Constant acceleration equations

These equations relate displacement, velocity, acceleration, and time, and apply under the following conditions:

the acceleration is constant
the motion is measured from t = 0
the fact that several variables are vectors is accounted for with appropriate plus and minus signs

v = v_o + at

x - x_o = v_o t + ½ a t²

x - x_o = ½ (v + v_o) t

v² = v_o² + 2 a (x - x_o)

The equations are derived from the definitions of acceleration, velocity, and displacement.

Example - Applying the equations

You're driving your red car. A black Porsche is in the right lane, stopped at the red light. You're traveling at 40 km/hr in the left lane, and the light turns green when you're 15 meters from the stop line. You continue at a constant speed of 40 km/hr and pass the Porsche, which accelerates from rest at a constant rate of 3 m/s², starting at the moment the light turns green.

(a) How far from the stop line do you pass the Porsche?

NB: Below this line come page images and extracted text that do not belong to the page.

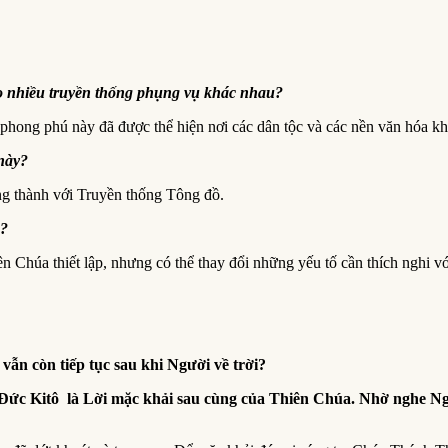
eo nhiều truyền thống phụng vụ khác nhau?
hong phú này đã được thể hiện nơi các dân tộc và các nền văn hóa kh
 này?
ung thành với Truyền thống Tông đồ.
o?
Chúa thiết lập, nhưng có thể thay đổi những yếu tố cần thích nghi vớ
vẫn còn tiếp tục sau khi Người về trời?
 Đức Kitô là Lời mặc khải sau cùng của Thiên Chúa. Nhờ nghe Ngư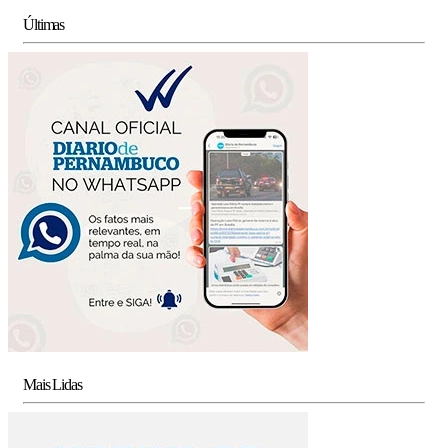
Últimas
Mais Lidas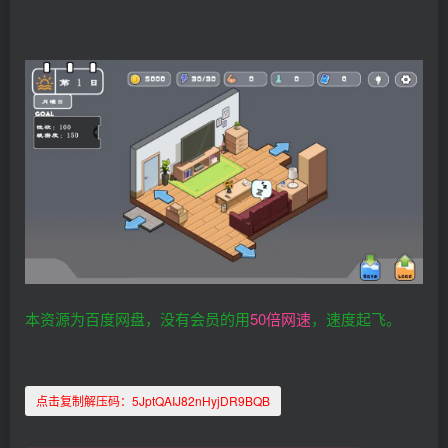
本资源为百度网盘，没有会员的用
50倍网速
，速度起飞。
点击复制解压码：
5JptQAIJ82nHyjDR9BQB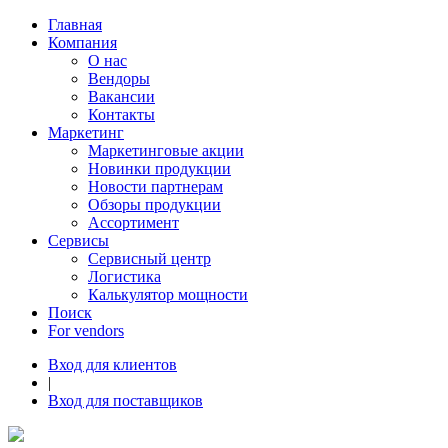
Главная
Компания
О нас
Вендоры
Вакансии
Контакты
Маркетинг
Маркетинговые акции
Новинки продукции
Новости партнерам
Обзоры продукции
Ассортимент
Сервисы
Сервисный центр
Логистика
Калькулятор мощности
Поиск
For vendors
Вход для клиентов
|
Вход для поставщиков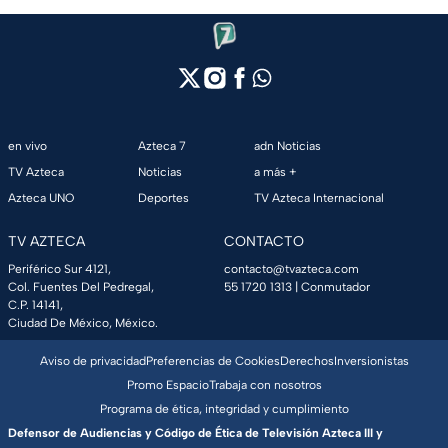
en vivo
Azteca 7
adn Noticias
TV Azteca
Noticias
a más +
Azteca UNO
Deportes
TV Azteca Internacional
TV AZTECA
CONTACTO
Periférico Sur 4121,
contacto@tvazteca.com
Col. Fuentes Del Pedregal,
55 1720 1313
| Conmutador
C.P. 14141,
Ciudad De México, México.
Aviso de privacidad
Preferencias de Cookies
Derechos
Inversionistas
Promo Espacio
Trabaja con nosotros
Programa de ética, integridad y cumplimiento
Defensor de Audiencias y Código de Ética de Televisión Azteca III y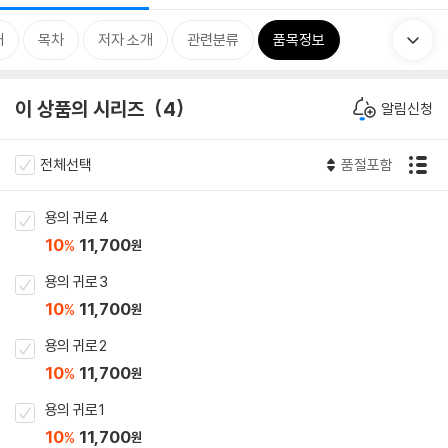
개
목차
저자 소개
관련분류
품목정보
이 상품의 시리즈
4
알림신청
전체선택
품절포함
용의 귀로 4
10
11,700
%
원
용의 귀로 3
10
11,700
%
원
용의 귀로 2
10
11,700
%
원
용의 귀로 1
10
11,700
%
원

(b) When does the Porsche pass you?

(c) If a Boston police officer happens to get you and the Porsche on the radar gun at the instant the Porsche passes you, will either of you be pulled over for speeding? Assume the speed limit is 50 km/hr.

Lay out the problem

Define an origin - the stop line is a good choice.
Choose a positive direction - here, the direction you're traveling.
Use a consistent set of units - let's use MKS, with speeds in m/s.
Organize the data - write down everything you know.
Draw a diagram

You Porsche

x_o -15 m 0

v_o 11.11 m/s 0

a 0 3 m/s²

Part (a)

(a) How far from the stop line do you pass the Porsche?
At the instant you pass the Porsche, the x values (yours and the Porsche's) have to be equal. Using the general equation giving x as a function of time, write down two equations, one giving your position as a function of time and one giving the Porsche's position. The general equation is:
x = x_o + v_o t + ½ a t²
For you : x₁ = -15 + 11.11 t + 0
For the Porsche : x₂ = 0 + 0 + ½ (3) t² = 1.5 t²
Now what?

Set the equations equal, and solve for the time(s) when the two cars are at the same position. Then plug the time back into the x equation(s) to find the position.
x₁ = x₂
-15 + 11.11 t = 1.5 t²
Bringing everything to one side gives:
1.5 t² - 11.11 t + 15 = 0
Solve using the quadratic formula:

where a = 1.5, b = -11.11, and c = 15
This gives two values for t, t = 1.776 s and t = 5.631 s. What do these two values mean?
To get the answer to question (a), plug t = 1.776 into either of your x expressions. Check your answer: both equations should give the same value.
For you, at t = 1.776 s, x₁ = 4.73 m.
For the Porsche, at t = 1.776 s, x₂ = 4.73 m.
Part (b)

(b) When does the Porsche pass you?
We've already calculated this answer - it is the second solution to the quadratic we solved in part (a), t = 5.631 s. Round this off to t = 5.6 s.
Part (c)

(c) If a Boston police officer happens to get you and the Porsche on the radar gun at the instant the Porsche passes you, will either of you be pulled over for speeding? Assume the speed limit is 50 km/hr.
You're traveling at a constant speed of 40 km/hr, which is under the speed limit.
To figure out how fast the Porsche is going at t = 5.631 seconds, use:
v = v_o + a t = 0 + (3) (5.631) = 16.893 m/s.
Converting this to km/hr gives a speed of 60.8 km/hr, so the driver of the Porsche is in danger of getting a speeding ticket.